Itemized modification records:

● ● ● ● ●

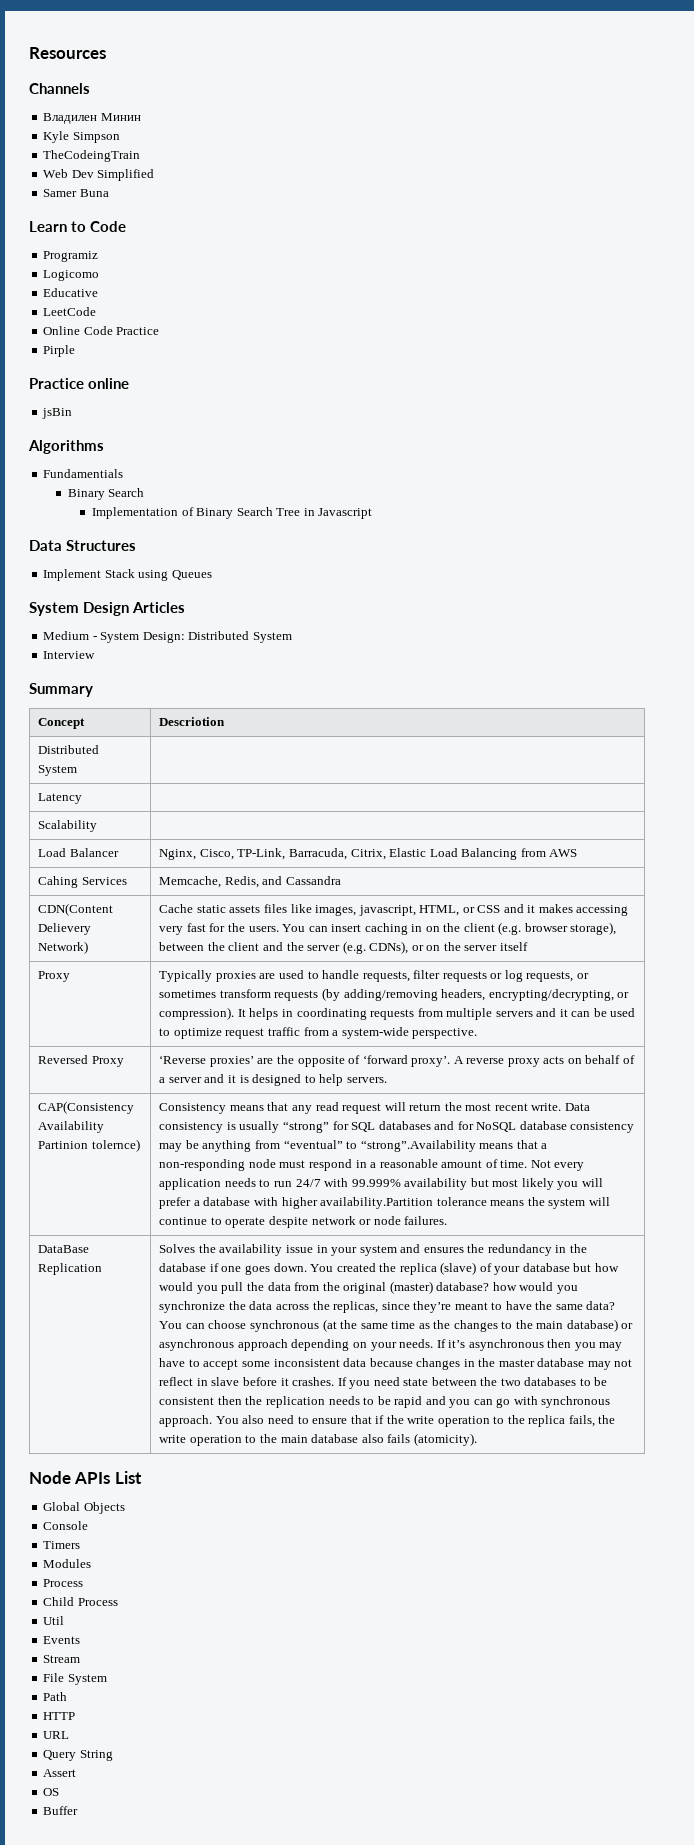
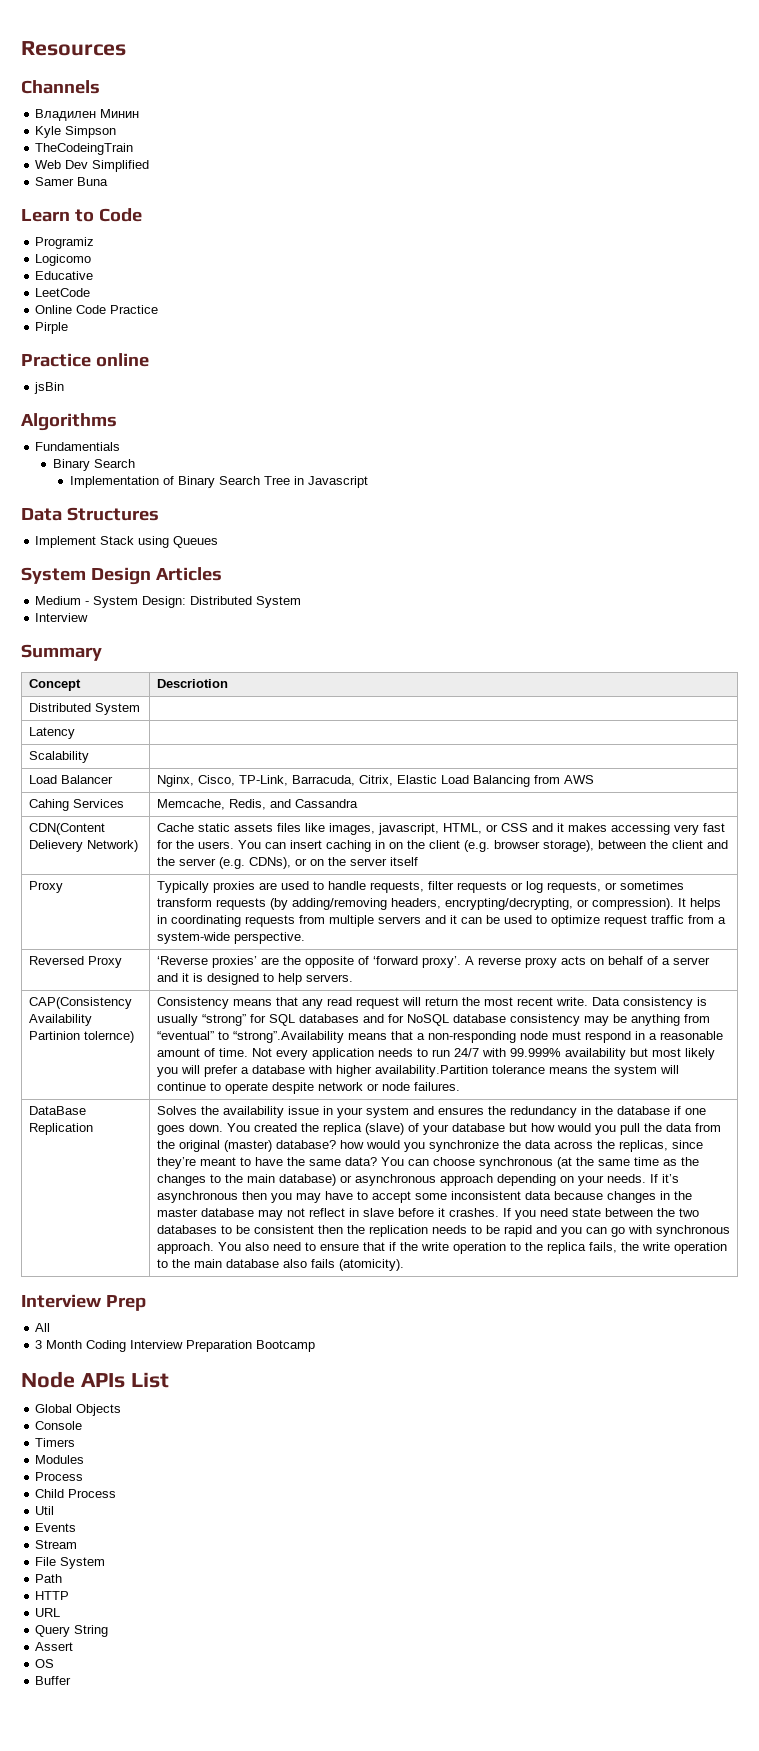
(477, 1439) none -> [21,1294,146,1311] [35,1323,51,1332] [35,1340,316,1352] // Interview Prep // All // 3 Month Coding Interview Preparation Bootcamp

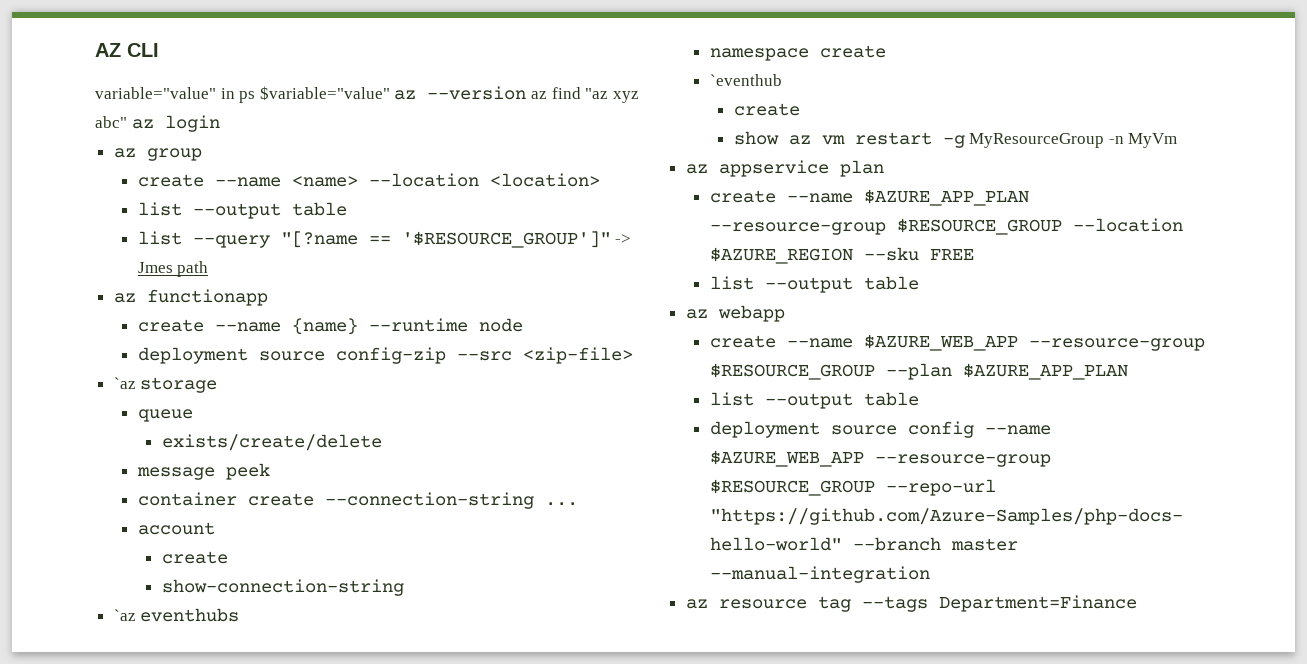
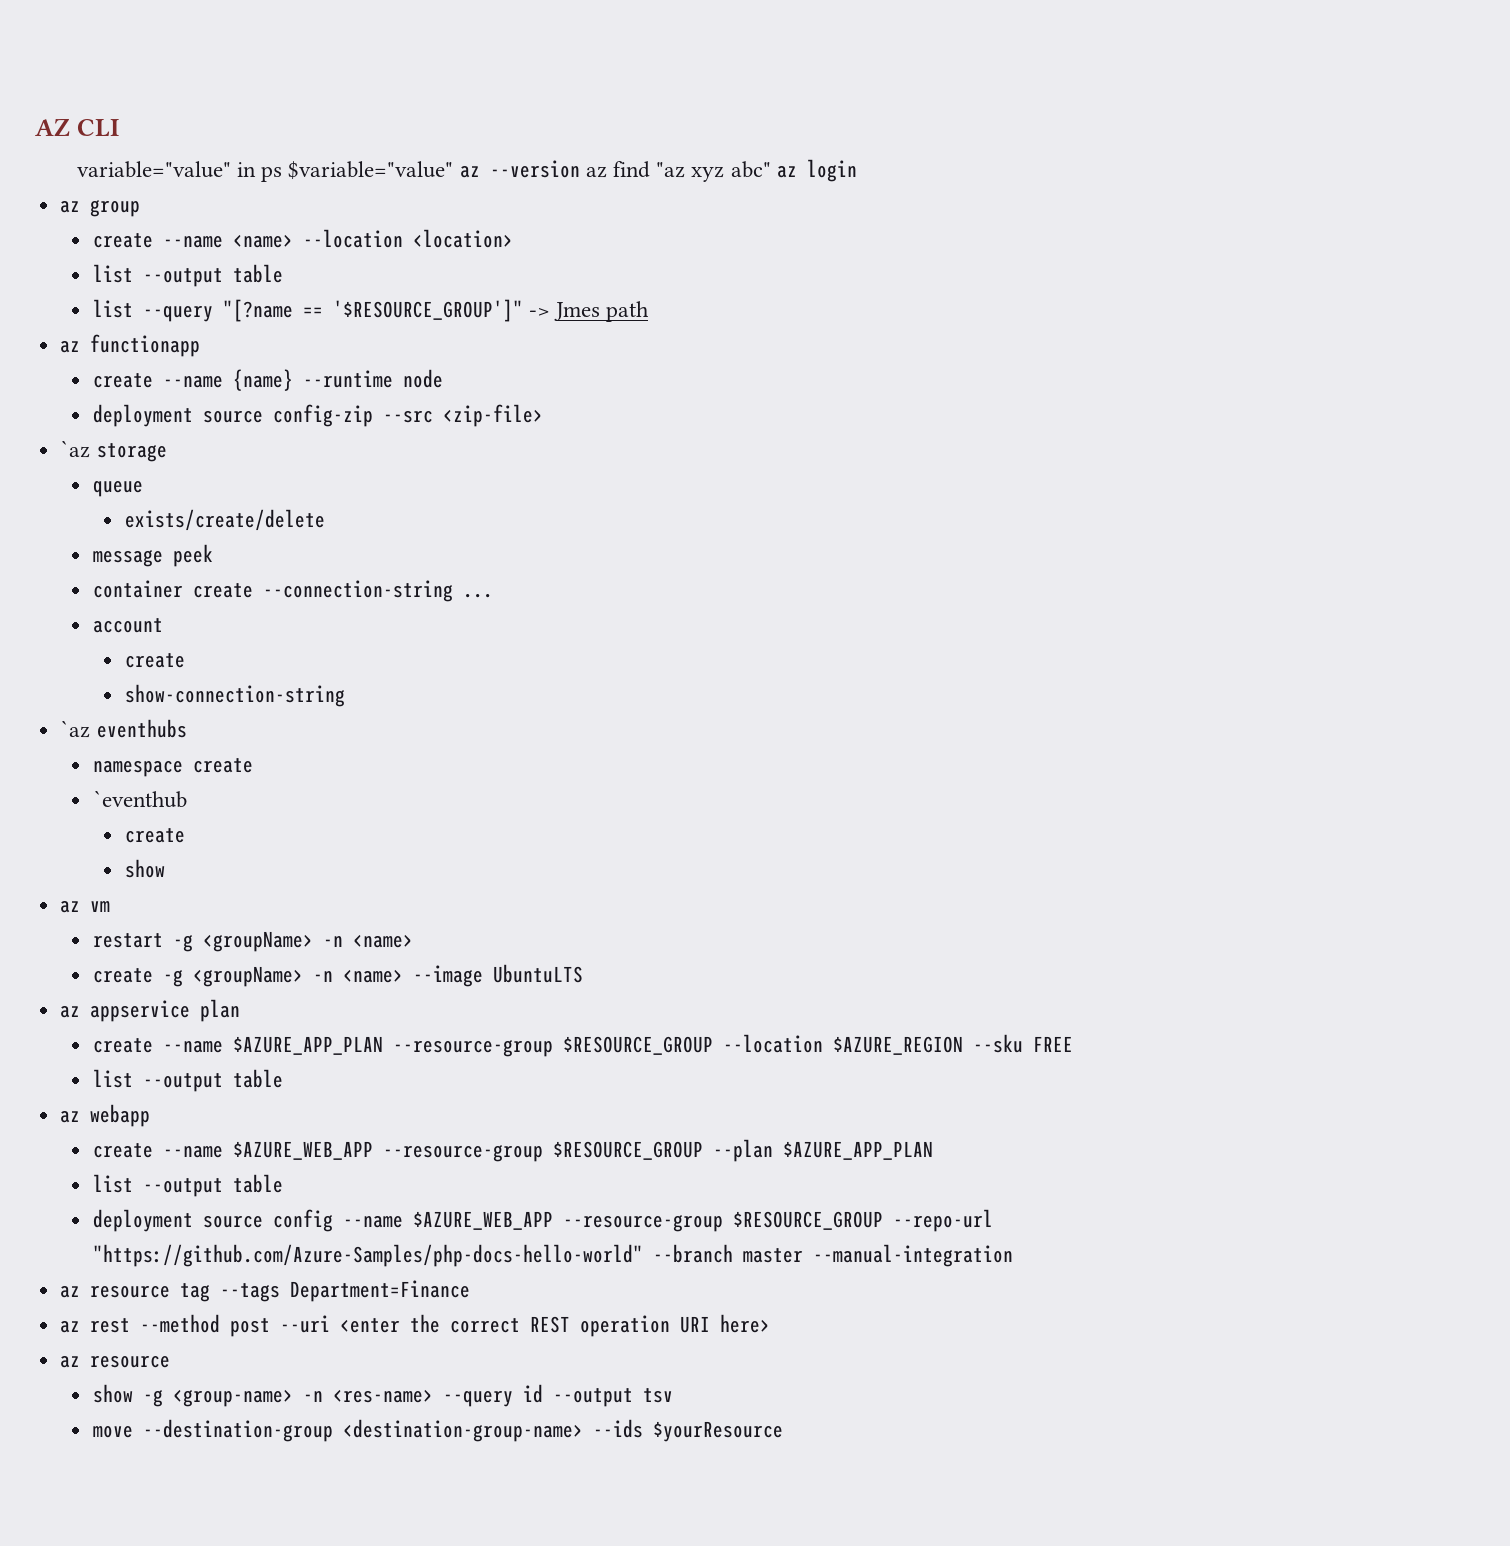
(779, 138) none -> (166, 868) //
(845, 140) none -> (111, 906) //
[969,133,1178,148] MyResourceGroup -n MyVm -> [202,931,413,952] [92,964,583,987] <groupName> -n <name> // create -g <groupName> -n <name> --image UbuntuLTS
(1137, 603) none -> [60,1314,771,1337] [60,1355,171,1368] [92,1384,673,1407] [92,1419,783,1442] // az rest --method post --uri <enter the correct REST operation URI here> // az resource // show -g <group-name> -n <res-name> --query id --output tsv // move --destination-group <destination-group-name> --ids $yourResource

● ● ● ● ●

Type the records out again in full, exactly, with each picture omitted.

### Solution to this problem
(477, 1439) none -> [21,1294,146,1311] [35,1323,51,1332] [35,1340,316,1352] // Interview Prep // All // 3 Month Coding Interview Preparation Bootcamp

(779, 138) none -> (166, 868) //
(845, 140) none -> (111, 906) //
[969,133,1178,148] MyResourceGroup -n MyVm -> [202,931,413,952] [92,964,583,987] <groupName> -n <name> // create -g <groupName> -n <name> --image UbuntuLTS
(1137, 603) none -> [60,1314,771,1337] [60,1355,171,1368] [92,1384,673,1407] [92,1419,783,1442] // az rest --method post --uri <enter the correct REST operation URI here> // az resource // show -g <group-name> -n <res-name> --query id --output tsv // move --destination-group <destination-group-name> --ids $yourResource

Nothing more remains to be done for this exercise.